Medicaid is jointly funded by the state and federal governments. Of the $15.3 billion due to be expended
next year, $6.8 billion will be state money.
As anyone who has ever so much as touched the state budget
has said, Medicaid spending is on an unsustainable course. To keep MassHealth from imploding and plunging state finances into chaos , the Executive Office of Health and Human Services (EOHHS) proposes to transform
it via the creation of Accountable Care Organizations (ACOs).In the words of EOHHS, ACOs “are provider-led organizations that coordinate care and have an enhanced role for primary care, and are rewarded for value – better cost and outcomes – not volume.” To put it another way, costs should go down because:
One, all those medical professionals who care for Medicaid patients will work collaboratively to deliver truly needed care in the most effective ways and settings, and
Two, all those medical professionals, gathered under new ACO umbrellas, will not be compensated on the basis of how much care they provide but rather on how effective that care is -- by how they make people measurably better and healthier.

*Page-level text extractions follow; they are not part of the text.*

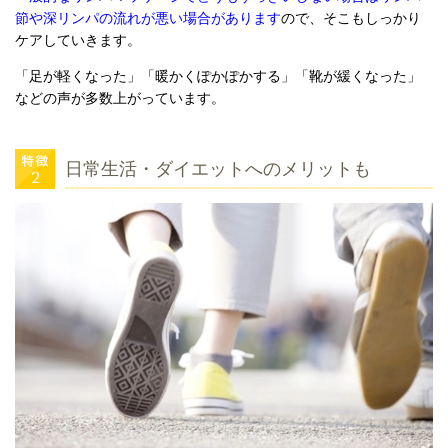
節や深リンパの流れが悪い場合があります
ので、そこもしっかり
ケアしていきます。
「足が軽くなった」「暖かくぽかぽかする」「靴が緩くなった」
などの声が多数上がっています。
日常生活・ダイエットへのメリットも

That's the theory. Making it the practice will be exceedingly difficult. Twenty-six percent of the population is linked to the status quo and naturally apprehensive of change. The Gov. Baker administration is the change agent.
It’s good that Massachusetts is progressive, good that we have a consensus that people who are sick, hurt, disabled, etc., should be cared for regardless of whether they can pay for care or afford medical coverage. An emblem of civilization, Medicaid needs to be preserved and improved.

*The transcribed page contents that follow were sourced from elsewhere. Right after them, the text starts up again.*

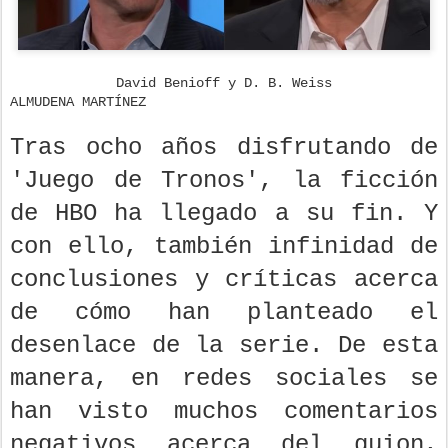
David Benioff y D. B. Weiss
ALMUDENA MARTÍNEZ
Tras ocho años disfrutando de
'Juego de Tronos', la ficción
de HBO ha llegado a su fin. Y
con ello, también infinidad de
conclusiones y críticas acerca
de cómo han planteado el
desenlace de la serie. De esta
manera, en redes sociales se
han visto muchos comentarios
negativos acerca del guion,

Every resident of Massachusetts has a stake in the success of the transition to ACOs, now scheduled to occur in the fall of 2017.
I was glad that, during the recent rollout of this comprehensive Medicaid reform proposal, EOHHS mentioned the importance of curtailing deception and fraud by scammer providers. Scammers comprise a small group, no doubt, but the product of a small cohort of determined crooks is invariably huge.

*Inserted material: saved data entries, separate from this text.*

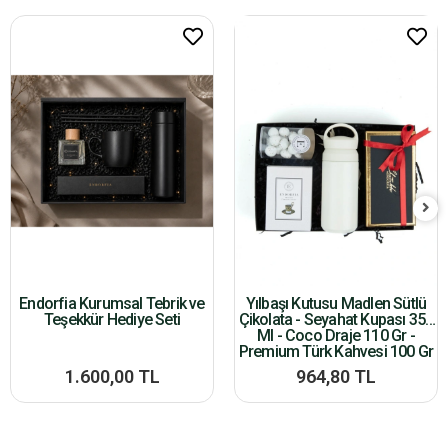
Endorfia Kurumsal Tebrik ve
Yılbaşı Kutusu Madlen Sütlü
Teşekkür Hediye Seti
Çikolata - Seyahat Kupası 350
Ml - Coco Draje 110 Gr -
Premium Türk Kahvesi 100 Gr
1.600,00 TL
964,80 TL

EOHHS noted that Medicaid spending on home
health care services increased 41% last year and that 80% of that growth was “driven
by providers new to the Commonwealth since 2013.” Definitely fishy.
Not long ago, MassHealth handed to Attorney General Maura Healey
info on 12 home health providers it believes are fraudsters. The most common forms of cheating are billing
for services not actually provided or provided at levels below those at which
they are invoiced.
What makes cheating in home health care especially repulsive
is how little one group of front-line workers, the home health aides, are paid
for the very hard work they do for the homebound and the infirm and/or the chronically ill.
In cases of fraud, folks at the top of home health
companies take their ill-gotten gains to the bank in recent vintage BMWs; folks at the bottom drive home exhausted in ancient Chevies, hoping the needle won't slide over to empty.